Thank God, I was able to firmly pull my compassion back in place when I saw her headlights. Her cell phone had run out of battery, which is about the worst thing that could happen when you are depending on it to give you directions to someplace new, in the dark, and she had to stop multiple times for directions.

I say “Thank God” because my ability to stop thinking about myself and greet her with compassion and care was not my own doing. Being able to live clothed in compassion, being able to live lives that bear the fruits of the Spirit, so we can care for one another and creation is not something we can do all on our own. We need God. We need to be connected to God.

In our gospel passage, Jesus says, “I am the vine, you are the branches. Those who abide in me and I in them bear much fruit, because apart from me you can do nothing.” (John 15:5)

Jesus is the vine; we are the branches. If we are going to bear the fruits of compassion, kindness, gentleness, patience, peace, and love, we need to be connected to God, connected to Jesus, connected to the Spirit, because apart from them, we can do nothing.

Otherwise, we are like a power cord trying to charge that cell phone or computer, without being plugged into the electricity socket. It’s a ludicrous thought, right? You have to be plugged in to power something else, and yet, how often do we try to do exactly that – nurture, support, recharge someone else without recharging and nourishing ourselves.

 

This isn’t a sermon about finding more “me” time because honestly, the time we spend thinking about what we want, we need, we deserve, rarely makes us feel better.

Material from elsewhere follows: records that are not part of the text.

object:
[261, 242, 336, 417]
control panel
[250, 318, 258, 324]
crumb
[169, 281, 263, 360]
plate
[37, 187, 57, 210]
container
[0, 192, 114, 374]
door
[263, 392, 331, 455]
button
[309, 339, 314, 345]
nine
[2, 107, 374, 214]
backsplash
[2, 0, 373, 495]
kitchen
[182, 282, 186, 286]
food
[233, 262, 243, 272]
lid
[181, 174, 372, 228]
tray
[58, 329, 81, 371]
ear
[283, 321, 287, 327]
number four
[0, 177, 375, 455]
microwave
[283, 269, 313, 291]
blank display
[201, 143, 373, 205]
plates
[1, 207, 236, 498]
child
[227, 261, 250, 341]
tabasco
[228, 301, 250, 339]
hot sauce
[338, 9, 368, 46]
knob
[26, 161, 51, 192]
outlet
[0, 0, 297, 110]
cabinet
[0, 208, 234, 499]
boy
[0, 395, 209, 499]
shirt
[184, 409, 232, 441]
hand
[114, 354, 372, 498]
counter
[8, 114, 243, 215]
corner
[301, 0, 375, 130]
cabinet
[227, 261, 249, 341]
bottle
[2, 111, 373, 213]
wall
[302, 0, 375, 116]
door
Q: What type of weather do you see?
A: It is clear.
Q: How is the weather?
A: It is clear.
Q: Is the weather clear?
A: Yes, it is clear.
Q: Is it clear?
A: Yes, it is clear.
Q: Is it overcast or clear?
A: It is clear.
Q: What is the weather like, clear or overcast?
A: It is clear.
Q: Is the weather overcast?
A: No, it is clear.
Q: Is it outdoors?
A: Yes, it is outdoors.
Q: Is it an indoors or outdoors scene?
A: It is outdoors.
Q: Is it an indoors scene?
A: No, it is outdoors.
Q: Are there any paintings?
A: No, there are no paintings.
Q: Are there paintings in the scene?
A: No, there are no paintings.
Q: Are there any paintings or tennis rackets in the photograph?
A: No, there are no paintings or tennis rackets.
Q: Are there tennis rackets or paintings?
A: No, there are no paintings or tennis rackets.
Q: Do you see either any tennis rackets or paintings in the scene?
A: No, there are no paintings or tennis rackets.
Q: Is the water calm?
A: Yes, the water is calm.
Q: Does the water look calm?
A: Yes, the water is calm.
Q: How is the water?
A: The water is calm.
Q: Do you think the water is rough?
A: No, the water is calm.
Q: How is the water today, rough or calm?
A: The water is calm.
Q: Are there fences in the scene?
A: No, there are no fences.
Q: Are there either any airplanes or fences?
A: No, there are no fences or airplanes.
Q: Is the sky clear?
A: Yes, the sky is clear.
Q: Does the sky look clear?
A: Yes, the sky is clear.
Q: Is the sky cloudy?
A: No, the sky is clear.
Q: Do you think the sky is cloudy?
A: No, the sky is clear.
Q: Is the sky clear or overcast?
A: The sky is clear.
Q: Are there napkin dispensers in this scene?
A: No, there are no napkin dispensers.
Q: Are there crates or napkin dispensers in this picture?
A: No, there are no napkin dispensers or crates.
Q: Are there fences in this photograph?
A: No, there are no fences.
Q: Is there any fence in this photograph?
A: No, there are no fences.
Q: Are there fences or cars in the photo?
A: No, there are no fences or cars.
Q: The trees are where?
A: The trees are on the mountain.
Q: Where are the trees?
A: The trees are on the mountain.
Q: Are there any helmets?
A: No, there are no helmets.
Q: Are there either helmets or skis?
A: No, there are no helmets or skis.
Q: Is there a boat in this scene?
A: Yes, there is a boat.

Rarely does “me” time leave us feeling refreshed and recharged and able to connect with others in kindness, compassion, and love.

This is a sermon about finding more “we” time, time with God, time spent connected to the vine and the vine grower. “We” time, God and me time, is often exactly what we need to be recharged, to have our reserves of compassion, kindness, and love replenished and restored.

Are you getting enough “we” time? Are you connected deeply to God, fully plugged in, so you are able to bear much fruit and give to others? How are you nurturing your Christian faith journey so God can nurture you? How is the Spirit renovating, renewing you so you can connect more to God and others?

 

Jesus reminds us, “I am the vine, and my Father is the vine grower…Those who abide in me and I in them bear much fruit, because apart from me you can do nothing.” (John 15:1, 5)

Abide in me because apart from me, you can do nothing; because apart from Jesus, we will not have the strength to clothe ourselves with compassion; because apart from Jesus, we will struggle with our differences, being divided instead of united; because apart from Jesus, we will be tempted to pretend we are an island, instead of one part of an “inescapable network of mutuality”.

Through our baptisms, we have died and been reborn with Jesus Christ. We have been made new in Christ so we can bear the fruits of the Spirit. We have been blessed so we can be a blessing, transforming our world with Christ’s love, and all of that is only possible if we stay connected to the vine; plugged in to our life source; tied firmly and faithfully to Jesus, nurturing ‘the strings God’s got on me’.